Oleh: Mario Gonzaga Afeanpah
Mahasiswa Universitas Katolik Widya Mandira
Pada hari Minggu, 10 Oktober 2021 tahun lalu, di Roma, Paus Fransiskus telah membuka secara resmi Sinode Para Uskup yang akan berlangsung selama 2 tahun dan berpuncak pada Oktober 2023.
Sinode ini mengambil tema: “Menuju Gereja Sinodal: Persekutuan, Partisipasi, dan Misi”.
Bapa Suci Paus Fransiskus menghendaki agar Sinode kali ini melibatkan tidak hanya para Uskup, namun juga seluruh umat beriman, baik kaum tertahbis (klerus), anggota hidup bhakti, maupun awam di seluruh dunia.
Hal ini ditempuh melalui pelaksanaan Sinode di masing-masing keuskupan.
Bertolak dari tema yang disodorkan tentulah sangat dibutuhkan sumbangsi dari setiap elemen masyarakat dari berbagai tingkatan dalam hal ini yang berada di bawah naungan Gereja Katolik.
Keterlibatan orang muda katolik disini tentulah merupakan suatu kewajiban yang tidak bisa dipungkiri.
Mengingat orang muda katolik merupakan agen-agen Gereja Katolik yang nantinya akan menjadi tiang utama Gereja dalam keberlangsungannya di dunia ini. Untuk itu, sinode sendiri harus dipahami secara baik dan benar.

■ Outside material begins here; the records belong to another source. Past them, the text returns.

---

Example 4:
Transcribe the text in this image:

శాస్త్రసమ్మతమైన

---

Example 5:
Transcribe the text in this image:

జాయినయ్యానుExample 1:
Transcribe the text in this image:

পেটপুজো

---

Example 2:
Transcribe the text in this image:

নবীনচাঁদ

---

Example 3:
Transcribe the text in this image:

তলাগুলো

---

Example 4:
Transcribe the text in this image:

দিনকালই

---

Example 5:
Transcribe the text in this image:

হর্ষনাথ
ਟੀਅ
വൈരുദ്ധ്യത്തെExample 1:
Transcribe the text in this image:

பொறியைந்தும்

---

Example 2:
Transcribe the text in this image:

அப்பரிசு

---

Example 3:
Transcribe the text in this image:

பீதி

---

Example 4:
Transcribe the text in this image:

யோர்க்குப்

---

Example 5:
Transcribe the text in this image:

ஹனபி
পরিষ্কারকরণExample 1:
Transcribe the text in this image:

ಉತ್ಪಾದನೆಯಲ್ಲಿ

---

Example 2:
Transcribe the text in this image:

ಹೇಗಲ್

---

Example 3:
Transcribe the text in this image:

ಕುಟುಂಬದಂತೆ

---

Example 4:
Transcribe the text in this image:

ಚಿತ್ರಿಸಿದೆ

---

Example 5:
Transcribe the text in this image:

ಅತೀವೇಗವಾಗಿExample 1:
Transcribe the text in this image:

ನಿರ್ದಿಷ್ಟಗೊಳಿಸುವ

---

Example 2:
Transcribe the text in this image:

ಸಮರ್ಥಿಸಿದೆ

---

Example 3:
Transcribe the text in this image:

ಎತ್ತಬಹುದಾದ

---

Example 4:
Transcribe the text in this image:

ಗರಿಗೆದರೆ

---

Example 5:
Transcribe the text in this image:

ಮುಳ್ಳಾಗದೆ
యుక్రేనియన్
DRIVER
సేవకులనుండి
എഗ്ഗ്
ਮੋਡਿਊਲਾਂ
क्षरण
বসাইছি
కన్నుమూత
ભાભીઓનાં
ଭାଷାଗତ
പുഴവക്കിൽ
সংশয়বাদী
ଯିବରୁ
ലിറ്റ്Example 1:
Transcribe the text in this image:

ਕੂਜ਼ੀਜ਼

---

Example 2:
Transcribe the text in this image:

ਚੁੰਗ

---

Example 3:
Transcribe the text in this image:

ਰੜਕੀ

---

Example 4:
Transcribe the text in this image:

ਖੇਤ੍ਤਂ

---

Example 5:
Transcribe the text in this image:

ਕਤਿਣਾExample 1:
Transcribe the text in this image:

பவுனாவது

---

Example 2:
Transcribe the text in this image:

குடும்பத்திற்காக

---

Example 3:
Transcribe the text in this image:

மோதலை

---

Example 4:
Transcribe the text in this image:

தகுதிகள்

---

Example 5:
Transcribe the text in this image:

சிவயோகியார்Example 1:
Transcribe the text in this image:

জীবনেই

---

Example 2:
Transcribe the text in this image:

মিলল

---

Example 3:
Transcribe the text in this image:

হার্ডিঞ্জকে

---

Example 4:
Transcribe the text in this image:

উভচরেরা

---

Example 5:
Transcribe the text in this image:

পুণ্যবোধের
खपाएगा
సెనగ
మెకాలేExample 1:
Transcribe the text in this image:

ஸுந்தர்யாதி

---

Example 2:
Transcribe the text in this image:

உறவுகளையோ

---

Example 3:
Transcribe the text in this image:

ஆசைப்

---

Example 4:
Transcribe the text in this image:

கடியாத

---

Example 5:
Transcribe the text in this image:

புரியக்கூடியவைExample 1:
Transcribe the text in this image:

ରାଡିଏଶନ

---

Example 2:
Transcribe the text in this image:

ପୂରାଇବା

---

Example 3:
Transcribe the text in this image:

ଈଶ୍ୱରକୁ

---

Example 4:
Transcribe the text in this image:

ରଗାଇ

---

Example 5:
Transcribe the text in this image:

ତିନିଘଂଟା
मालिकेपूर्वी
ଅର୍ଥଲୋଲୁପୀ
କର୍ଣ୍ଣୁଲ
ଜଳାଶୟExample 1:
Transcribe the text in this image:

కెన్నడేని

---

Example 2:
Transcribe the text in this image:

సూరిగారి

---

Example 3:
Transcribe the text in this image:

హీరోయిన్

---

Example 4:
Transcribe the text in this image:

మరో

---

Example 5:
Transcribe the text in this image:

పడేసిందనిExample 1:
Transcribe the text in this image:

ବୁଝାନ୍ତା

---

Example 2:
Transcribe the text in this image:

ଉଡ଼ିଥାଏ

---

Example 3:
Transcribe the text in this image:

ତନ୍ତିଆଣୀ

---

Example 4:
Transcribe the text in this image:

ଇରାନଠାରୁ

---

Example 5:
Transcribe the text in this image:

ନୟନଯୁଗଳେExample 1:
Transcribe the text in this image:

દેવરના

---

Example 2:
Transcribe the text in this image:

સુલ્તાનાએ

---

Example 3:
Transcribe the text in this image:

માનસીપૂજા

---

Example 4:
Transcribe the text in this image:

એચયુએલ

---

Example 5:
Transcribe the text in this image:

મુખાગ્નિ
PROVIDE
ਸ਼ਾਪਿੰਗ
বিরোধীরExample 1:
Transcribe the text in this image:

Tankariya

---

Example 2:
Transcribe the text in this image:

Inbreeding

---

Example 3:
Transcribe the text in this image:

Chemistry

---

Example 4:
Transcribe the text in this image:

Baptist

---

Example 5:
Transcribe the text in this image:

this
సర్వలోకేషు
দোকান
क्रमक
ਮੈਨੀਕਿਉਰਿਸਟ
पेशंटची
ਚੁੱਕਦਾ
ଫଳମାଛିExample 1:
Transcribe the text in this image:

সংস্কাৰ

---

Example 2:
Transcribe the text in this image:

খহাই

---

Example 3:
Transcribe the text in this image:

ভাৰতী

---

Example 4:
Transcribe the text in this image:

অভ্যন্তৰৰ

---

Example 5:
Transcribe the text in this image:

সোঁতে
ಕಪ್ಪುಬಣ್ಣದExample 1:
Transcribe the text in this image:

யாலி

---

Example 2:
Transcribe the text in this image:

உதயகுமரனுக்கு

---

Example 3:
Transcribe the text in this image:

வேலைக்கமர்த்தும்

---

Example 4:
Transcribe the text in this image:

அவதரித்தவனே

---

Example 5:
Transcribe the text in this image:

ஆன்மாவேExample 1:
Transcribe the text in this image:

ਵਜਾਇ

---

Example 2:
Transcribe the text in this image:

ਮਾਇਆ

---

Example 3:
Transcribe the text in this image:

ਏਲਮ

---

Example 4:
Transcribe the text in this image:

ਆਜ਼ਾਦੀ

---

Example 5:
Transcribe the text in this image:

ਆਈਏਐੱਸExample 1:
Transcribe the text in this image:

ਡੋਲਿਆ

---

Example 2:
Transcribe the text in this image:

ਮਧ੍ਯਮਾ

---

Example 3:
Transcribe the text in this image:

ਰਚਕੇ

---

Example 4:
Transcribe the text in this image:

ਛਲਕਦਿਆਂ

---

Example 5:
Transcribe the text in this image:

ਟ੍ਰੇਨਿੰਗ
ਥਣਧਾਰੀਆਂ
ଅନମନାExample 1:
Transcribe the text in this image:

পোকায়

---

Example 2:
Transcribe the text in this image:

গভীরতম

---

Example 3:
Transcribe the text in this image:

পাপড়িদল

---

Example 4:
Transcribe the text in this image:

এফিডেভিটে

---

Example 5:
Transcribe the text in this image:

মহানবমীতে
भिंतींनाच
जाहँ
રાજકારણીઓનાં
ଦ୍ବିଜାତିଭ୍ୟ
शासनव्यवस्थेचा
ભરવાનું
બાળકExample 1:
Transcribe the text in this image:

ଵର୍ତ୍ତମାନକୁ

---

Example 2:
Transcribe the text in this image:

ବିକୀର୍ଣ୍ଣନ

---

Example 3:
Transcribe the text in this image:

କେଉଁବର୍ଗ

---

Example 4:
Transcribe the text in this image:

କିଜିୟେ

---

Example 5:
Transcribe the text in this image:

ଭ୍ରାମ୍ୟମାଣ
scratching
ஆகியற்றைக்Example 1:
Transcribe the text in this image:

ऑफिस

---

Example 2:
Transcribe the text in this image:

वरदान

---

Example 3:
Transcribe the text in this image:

Berdasarkan asal katanya, sinode berasal dari 2 kata Yunani syn artinya bersama dan hodos artinya berjalan. Maka Sinode berarti “berjalan bersama”.
Sedangkan menurut kanon 342 Kitab Hukum Kanonik, “Sinode para Uskup ialah himpunan para Uskup yang dipilih dari pelbagai kawasan dunia yang pada waktu-waktu yang ditetapkan berkumpul untuk membina hubungan erat antara Paus dan para Uskup, dan untuk membantu Paus dengan nasihat-nasihat guna memelihara keutuhan dan perkembangan iman serta moral, guna menjaga dan meneguhkan disiplin gerejawi, dan juga mempertimbangkan masalah-masalah yang menyangkut karya Gereja di dunia”.
Dari pengertian tersebut maka, Sinode merupakan undangan untuk berjalan bersama dengan saling mendengarkan, berdialog, dan melakukan aksi nyata.
Dengan cara berjalan bersama ini Gereja akan dapat setia melaksanakan misi yang dipercayakan kepadanya.
Maka persekutuan umat beriman diundang untuk berpartisipasi menjalankan misi atau perutusan.
Semua anggota Gereja, baik klerus (tertahbis), anggota hidup bakti (religius dan sekular) maupun awam, yang tersebar dalam berbagai kelompok (lingkungan, wilayah, paroki, kelompok persaudaraan dan paguyuban, komunitas hidup bhakti, dll) diundang untuk saling berbagi dan mendengarkan kisah pengalaman iman agar dapat mendengar bisikan Roh Kudus, hingga dapat bersama-sama melaksanakan misi atau perutusan di dunia ini dengan lebih baik.
Tentulah dalam proses berjalan bersama ini, kaum muda katolik dapat menjadikan dirinya sebagai public figure, berani menggerakkan seluruh potensinya dalam meneropong makna terdalam dari komunio, partisipasi, dan misi.
Melalui keterbukaan Gereja dalam melibatkan kaum muda Katolik untuk mejalankan karya pewartaan, tentulah merupakan kesempatan yang sangat baik dalam hal ini demi menciptakan Gereja yang berani berjalan bersama zaman.
Sebagai kaum muda Katolik dalam mengambil peran dalam komunio, partisipasi dan misi sangatlah membantu kaum muda dalam pertumbuhan dan perkembangan kehidupan rohani, sosial, dan relasi secara khusus bersama Tuhan dan sesama.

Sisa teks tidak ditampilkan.